EXERCISE INSTRUCTIONS:
In the article on All Souls Day below, where did Pope Benedict XVI go to pray for his predecessors?

DOCUMENT:
Filipinos visit their dead on All Saints Day at the Manila North Cemetery, Nov 1, 2012. / Roy Lagarde/CBCPMedia.

As Catholics around the world on Nov. 2 remember those who have passed away, Pope Benedict XVI visited the Vatican Grottoes to pray for his predecessors on the feast of All Souls.

In remarks made in St. Peter's square Nov. 1 anticipating  All Souls day, Pope Benedict said the feast "helps us to reflect on the double horizon of humanity, which we symbolically express with the words 'earth' and 'heaven.'"

He noted on Thursday that All Souls should remind Catholics of the reality of the communion of saints – a reality uniting all believers, living and dead.

"The earth represents the journey of history, heaven eternal, the fullness of life in God," he said. "These two dimensions are united by the reality of the 'communion of saints': a reality that begins here on earth and that reaches its fulfillment in heaven."

The feast of All Souls is celebrated throughout the entire Catholic world with particular zeal in country's animated by the heritage of Spanish Catholicism.

In the Philippines, families traditionally celebrate the feast by camping in cemeteries and often spending the night near relatives' tombs, playing card games, singing, and dancing. Tombs are also cleaned or repainted, flowers are offered and candles are lit.

In Mexico, the Day of the Dead – "Día de los Muertos" – is a national holiday centered around the Feast of All Souls and the Feast of All Saints, celebrated the day before. It is traditional to build altars in honor of the dead and adorn them with the deceased's favorite foods and beverages as well as sugar-candy skulls and marigolds.

RAW RECORDS:
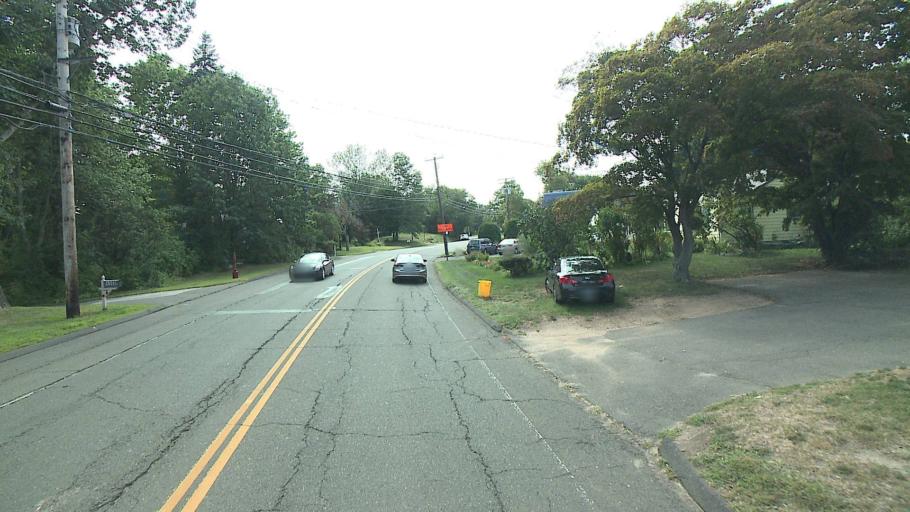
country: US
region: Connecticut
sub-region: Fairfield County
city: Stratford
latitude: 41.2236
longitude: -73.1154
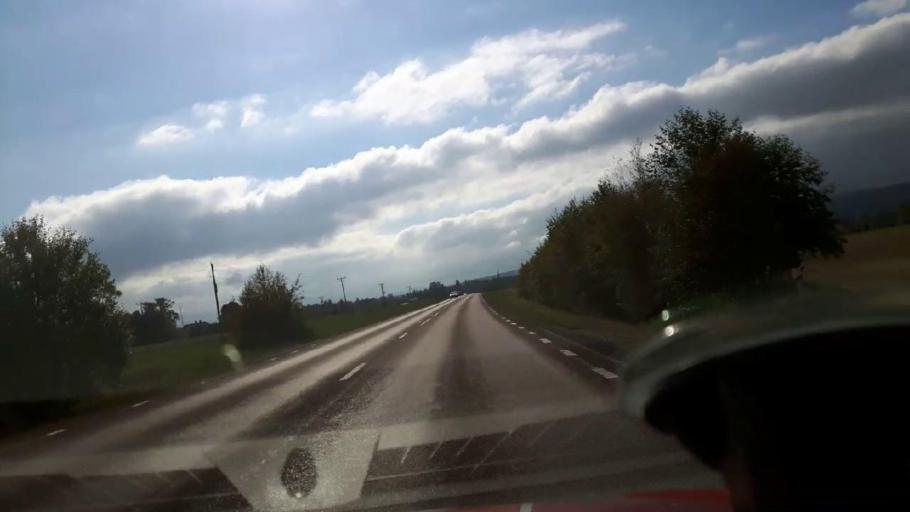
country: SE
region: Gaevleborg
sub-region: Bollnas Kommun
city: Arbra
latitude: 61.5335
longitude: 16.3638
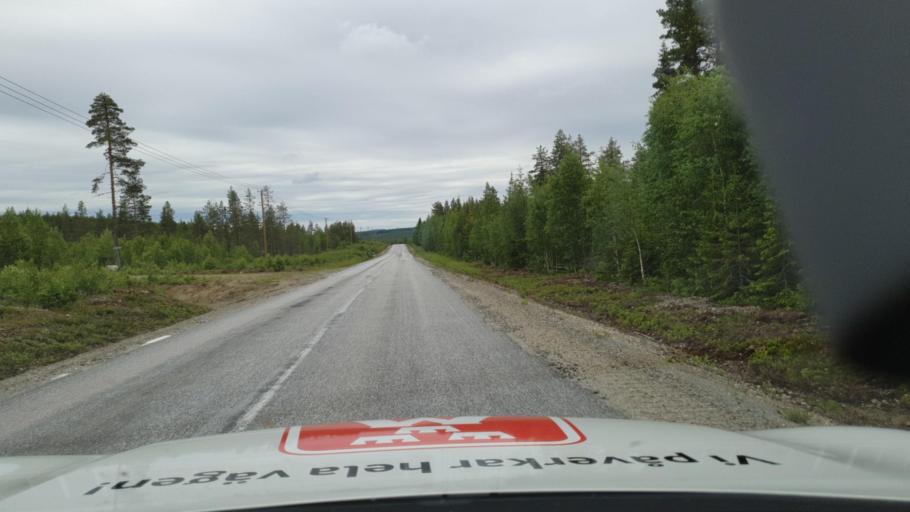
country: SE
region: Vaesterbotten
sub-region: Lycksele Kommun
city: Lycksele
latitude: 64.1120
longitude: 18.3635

==

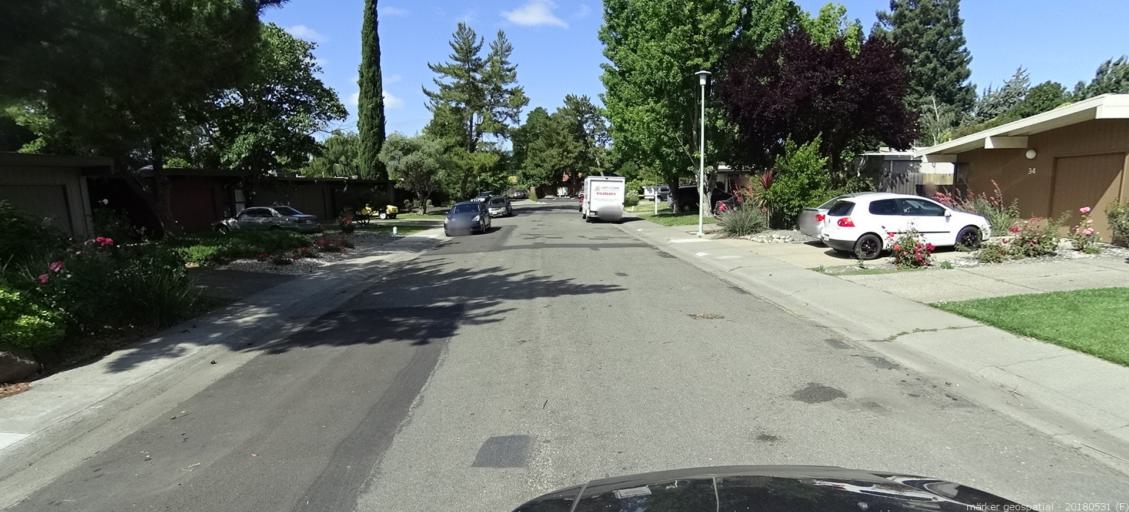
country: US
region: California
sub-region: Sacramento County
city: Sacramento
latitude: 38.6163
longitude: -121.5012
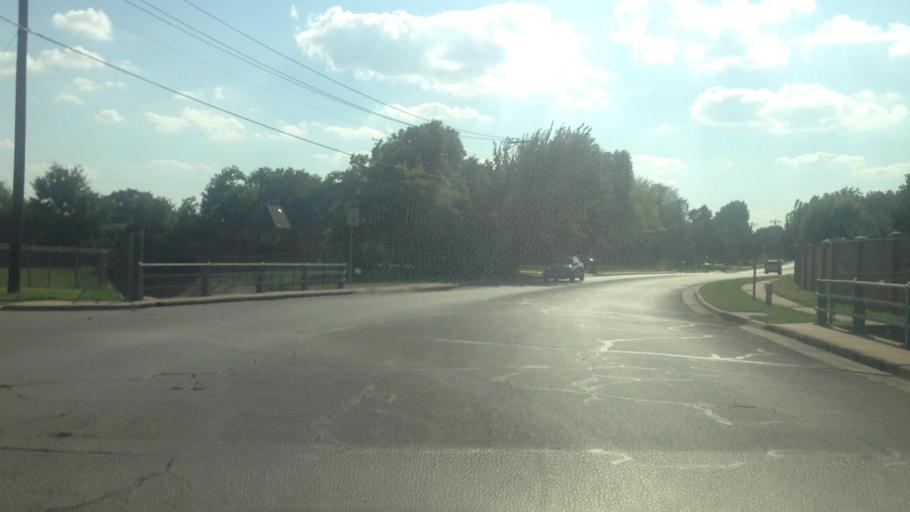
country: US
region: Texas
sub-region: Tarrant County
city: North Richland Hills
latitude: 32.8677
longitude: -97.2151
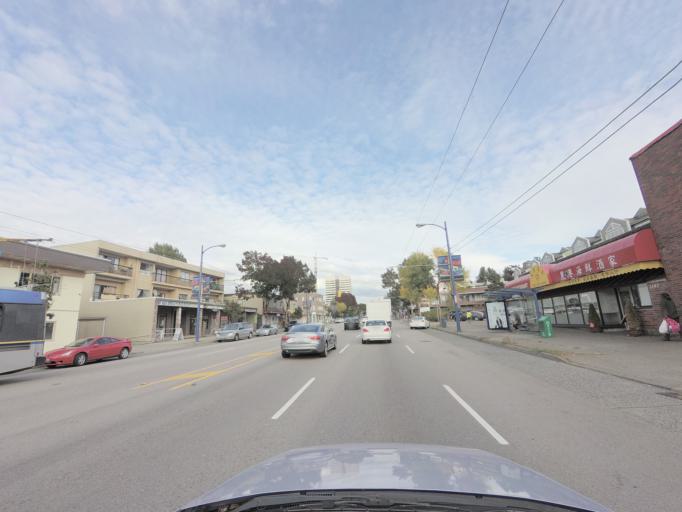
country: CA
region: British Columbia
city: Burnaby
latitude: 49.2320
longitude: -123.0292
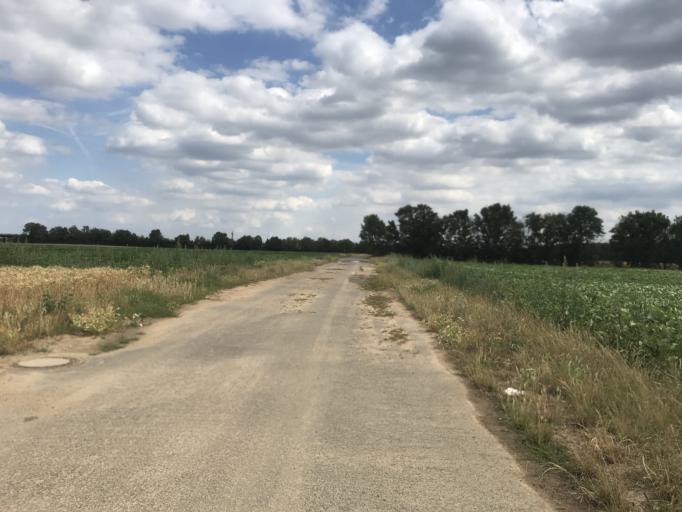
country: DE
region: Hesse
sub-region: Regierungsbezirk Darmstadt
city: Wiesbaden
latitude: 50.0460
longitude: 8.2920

RESPONSE BELOW:
The Vatican Grottoes.